(Task brief) Check each line of the listing below for "clock" and state how many lines contain it, with no other words.

(Supplied records)
***

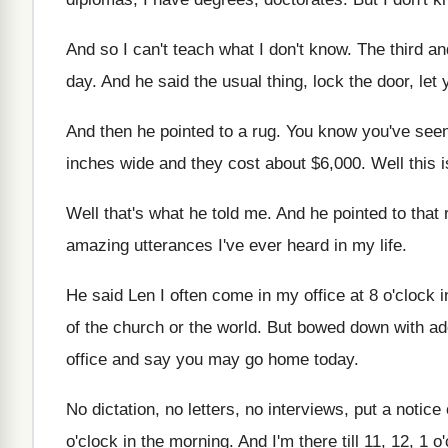
And so I can't teach what I don't
know
.
The third a
day
.
And he said the usual thing, lock the
door, let
And then he pointed to a rug
.
You know you've seen
inches wide and they cost about $6,000
.
Well this i
Well that's what he told me
.
And he pointed to that 
amazing utterances
I've ever heard in my life
.
He said Len I often come in my
office at 8 o'clock 
of the church or the world
.
But bowed down with ad
office and say you may go home
today
.
No dictation, no letters, no interviews, put a
notice 
o'clock in the morning
.
And I'm there till 11, 12, 1 o
'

***

(Result of this exercise) 2